Every day I see that future inching closer into being — when I read the time on my first cell phone I immediately thought to the scene in which the Murderer smashes the watch. That flashback hit me again the first time I saw someone watching TV on on a mobile.
I’m a sucker for art that suggests the lunatics are running the asylum. One of my favorite Pink Floyd songs in “Brain Damage,” which includes the classic line: “The lunatics are in my hall/the paper keeps their folded faces to the floor/and every day the paperboy brings more.” “The Murderer” fits well into this category — is he really the crazy one when the rest of us seem to be sucking on a digital media and social networking IV drip?
A study of 200 student iPhone users (70% of who have had their phones less than a year) by Stanford University found that 10% consider themselves completely addicted to the device while 34% marked a four on a five-point addiction scale. Another 32% fear becoming an iPod junkie any day now. Only 6% claimed they were not addicted at all.
Three quarters of the students said they fell asleep with their iPhones in bed with them while 69% said they are more likely to forget their wallet than their iPhone. Forty-one percent said losing their iPhone would be a tragedy — I wonder if it would be as murderous as “King Lear.” About 25% of those surveyed said they consider the iPhone an extension of themselves — why do I keep hearing the Doctor Who theme song and thinking of Cybermen?
Apparently this might not be a bad addiction, the Stanford researchers say. Seventy percent of the students claimed the iPhone made them more organized while 54% swore they were more productive because of the device.
“I don’t think it is really unhealthy. I think they really like their iPhone[s],” the survey overseer told TechNewsDaily. Quick — somebody get her a Nobel Prize!
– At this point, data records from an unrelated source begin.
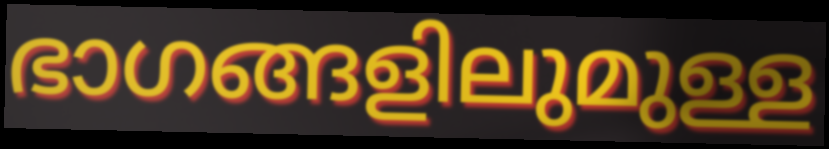
ഭാഗങ്ങളിലുമുള്ള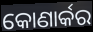
କୋଣାର୍କର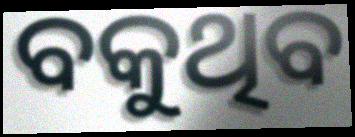
ବକୁଥିବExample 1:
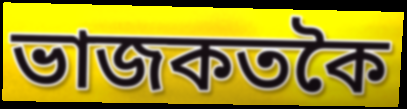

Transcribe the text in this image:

ভাজকতকৈ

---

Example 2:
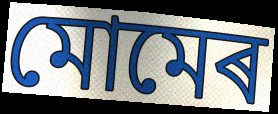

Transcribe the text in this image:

মোমেৰ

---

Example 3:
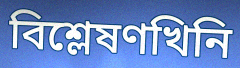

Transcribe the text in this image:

বিশ্লেষণখিনি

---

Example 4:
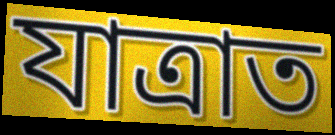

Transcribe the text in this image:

যাত্ৰাত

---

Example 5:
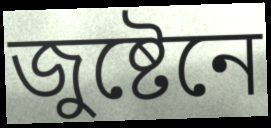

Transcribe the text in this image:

জুষ্টেনে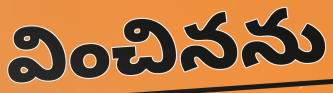
వించిననుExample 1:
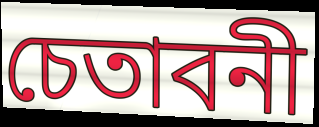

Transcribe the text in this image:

চেতাবনী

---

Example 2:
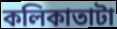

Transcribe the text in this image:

কলিকাতাটা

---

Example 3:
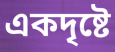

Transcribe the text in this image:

একদৃষ্টে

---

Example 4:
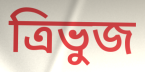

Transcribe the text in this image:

ত্রিভুজ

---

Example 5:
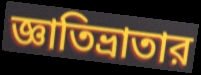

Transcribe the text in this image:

জ্ঞাতিভ্রাতারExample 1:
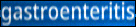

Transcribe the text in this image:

gastroenteritis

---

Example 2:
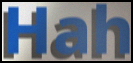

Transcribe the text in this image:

Hah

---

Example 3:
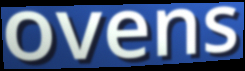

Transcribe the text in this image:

ovens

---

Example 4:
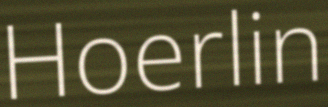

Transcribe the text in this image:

Hoerlin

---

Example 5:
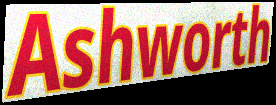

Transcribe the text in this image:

AshworthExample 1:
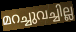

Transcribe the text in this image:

മറച്ചുവച്ചില്ല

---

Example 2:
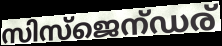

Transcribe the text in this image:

സിസ്ജെന്ഡര്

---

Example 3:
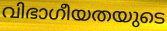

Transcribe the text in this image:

വിഭാഗീയതയുടെ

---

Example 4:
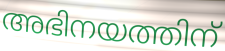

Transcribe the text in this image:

അഭിനയത്തിന്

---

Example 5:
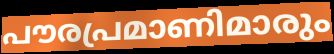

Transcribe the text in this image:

പൗരപ്രമാണിമാരും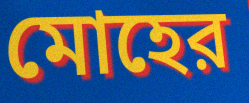
মোহেরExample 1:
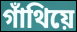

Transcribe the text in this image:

গাঁথিয়ে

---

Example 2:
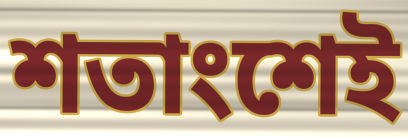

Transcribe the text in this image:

শতাংশেই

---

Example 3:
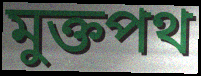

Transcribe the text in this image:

মুক্তপথ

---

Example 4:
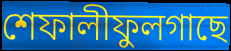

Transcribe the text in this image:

শেফালীফুলগাছে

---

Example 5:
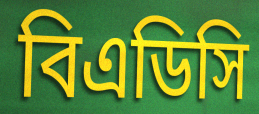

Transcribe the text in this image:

বিএডিসি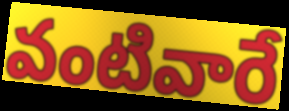
వంటివారే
Still I’m not going to jump on the “My god! It’s an epidemic!” bandwagon. I can’t help thinking of the media hysteria surrounding “Walkmen zombies! and then “Discmen zombies!” and then “iPod zombies!” “iPad zombies!” may be next, but the “iPhone widow” — when a significant other is squeezed out by the homewrecking device — could beat it to the sensationalist headlines.
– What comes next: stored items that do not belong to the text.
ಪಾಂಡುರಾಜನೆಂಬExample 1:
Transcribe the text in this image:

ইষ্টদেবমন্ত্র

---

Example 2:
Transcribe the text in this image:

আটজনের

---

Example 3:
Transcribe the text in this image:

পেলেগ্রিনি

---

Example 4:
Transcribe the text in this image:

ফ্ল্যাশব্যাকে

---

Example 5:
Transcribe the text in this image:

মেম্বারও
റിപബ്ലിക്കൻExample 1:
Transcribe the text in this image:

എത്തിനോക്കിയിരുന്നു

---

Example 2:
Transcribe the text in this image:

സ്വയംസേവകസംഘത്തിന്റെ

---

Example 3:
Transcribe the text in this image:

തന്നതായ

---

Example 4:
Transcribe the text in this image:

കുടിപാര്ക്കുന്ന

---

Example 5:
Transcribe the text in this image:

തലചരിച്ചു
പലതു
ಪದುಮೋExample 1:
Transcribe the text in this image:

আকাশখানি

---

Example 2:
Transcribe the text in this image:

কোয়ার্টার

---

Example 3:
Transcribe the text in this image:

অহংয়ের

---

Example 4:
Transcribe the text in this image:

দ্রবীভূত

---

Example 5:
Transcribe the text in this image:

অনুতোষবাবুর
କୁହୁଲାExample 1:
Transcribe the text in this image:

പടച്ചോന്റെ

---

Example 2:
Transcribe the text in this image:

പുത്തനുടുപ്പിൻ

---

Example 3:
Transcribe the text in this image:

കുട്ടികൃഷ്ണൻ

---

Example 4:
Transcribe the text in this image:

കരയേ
However, media addiction has been on the rise in our culture for a long time — my favorite quote recently was from The New Yorker’s George Packer, who called Twitter crack for media addicts. It’s one thing to be hooked into the media vastness that is the Internet via a laptop or desktop, but the gradual switch to mobile sets off some alarms — 56% of public wifi users surveyed by Jiwire used a mobile device or smartphone to access the Internet. A PC you can step away from; the mobile you take everywhere so you can get a fix whenever you want.
I guess acknowledging you have a problem is the first step, and it’s actually strangely relieving that 15% of these students recognize that they’re becoming media addicts. Thing is, media addiction is not a bad thing for interactive advertisers. I received a press release the other day in which a company gloated it had the most addictive games for the iPhone. If people are always hooked into the stream, there’s limitless opportunities to engage them.
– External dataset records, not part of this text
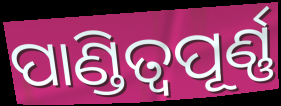
ପାଣ୍ଡିତ୍ୱପୂର୍ଣ୍ଣ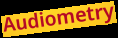
Audiometry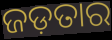
ଜଡ଼ତାରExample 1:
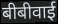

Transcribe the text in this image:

बीबीवाई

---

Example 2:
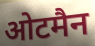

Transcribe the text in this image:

ओटमैन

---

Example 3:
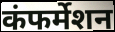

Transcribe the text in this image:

कंफर्मेशन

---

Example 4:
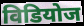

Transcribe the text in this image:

विडियोज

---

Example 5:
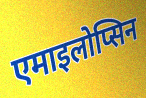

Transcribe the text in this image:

एमाइलोप्सिन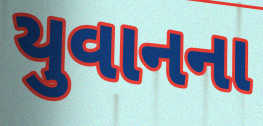
યુવાનનાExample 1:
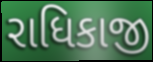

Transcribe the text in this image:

રાધિકાજી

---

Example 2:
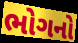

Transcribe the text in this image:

ભોગનો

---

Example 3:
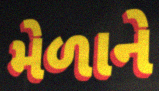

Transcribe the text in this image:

મેળાને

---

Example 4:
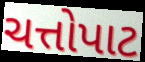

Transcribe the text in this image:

ચત્તોપાટ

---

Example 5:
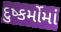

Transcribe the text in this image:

દુષ્કર્મોમાં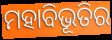
ମହାବିଭୂତିର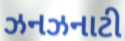
ઝનઝનાટી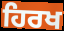
ਹਿਰਖ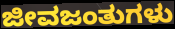
ಜೀವಜಂತುಗಳು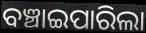
ବଞ୍ଚାଇପାରିଲାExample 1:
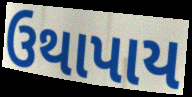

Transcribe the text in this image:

ઉથાપાય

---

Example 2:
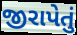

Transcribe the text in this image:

જીરાપેતું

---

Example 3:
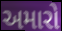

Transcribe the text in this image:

અમારો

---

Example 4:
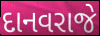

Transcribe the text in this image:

દાનવરાજે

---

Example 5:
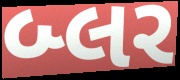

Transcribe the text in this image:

બ્લર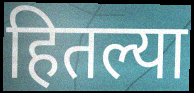
हितल्या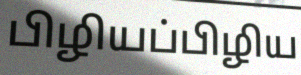
பிழியப்பிழிய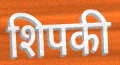
शिपकी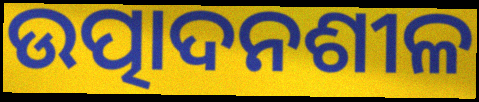
ଉତ୍ପାଦନଶୀଳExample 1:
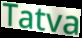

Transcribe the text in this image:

Tatva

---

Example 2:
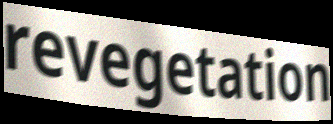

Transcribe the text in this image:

revegetation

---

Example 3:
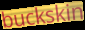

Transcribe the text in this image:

buckskin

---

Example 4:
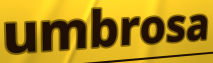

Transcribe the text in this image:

umbrosa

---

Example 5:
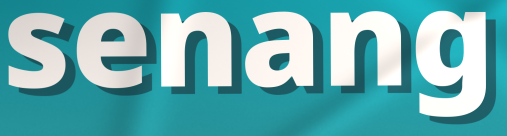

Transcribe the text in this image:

senangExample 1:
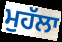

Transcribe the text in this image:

ਮੁਹੱਲਾ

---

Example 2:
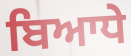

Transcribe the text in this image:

ਬਿਆਧੇ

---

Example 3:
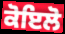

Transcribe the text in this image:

ਕੋਇਲੋ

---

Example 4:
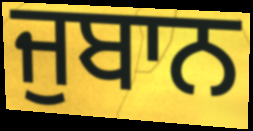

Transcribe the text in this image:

ਜੁਬਾਨ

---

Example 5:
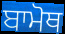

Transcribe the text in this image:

ਬਾਮੋਥ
But do you want to reach users or junkies? Because getting through to junkies is next to impossible.
Alas I’m no “Murderer.” I’m even nudging the higher powers at Adotas to hook a brutha up with an iPhone. However, I plan to keep on reading books on the subway (unless Adotas or Apple — wink, wink — hooks a brutha up with an iPad) and no mobile device will take the place of stuffed bunny Mr. Fluffles in my bed.
(Another great satirical short story about being overwhelmed by media, particularly centered on digital advertising, is “My Flamboyant Grandson” by George Saunders. In this future, strips stitched into shoes help target holographic pop-up ads in real life. Anyone in this industry should be thoroughly amused.)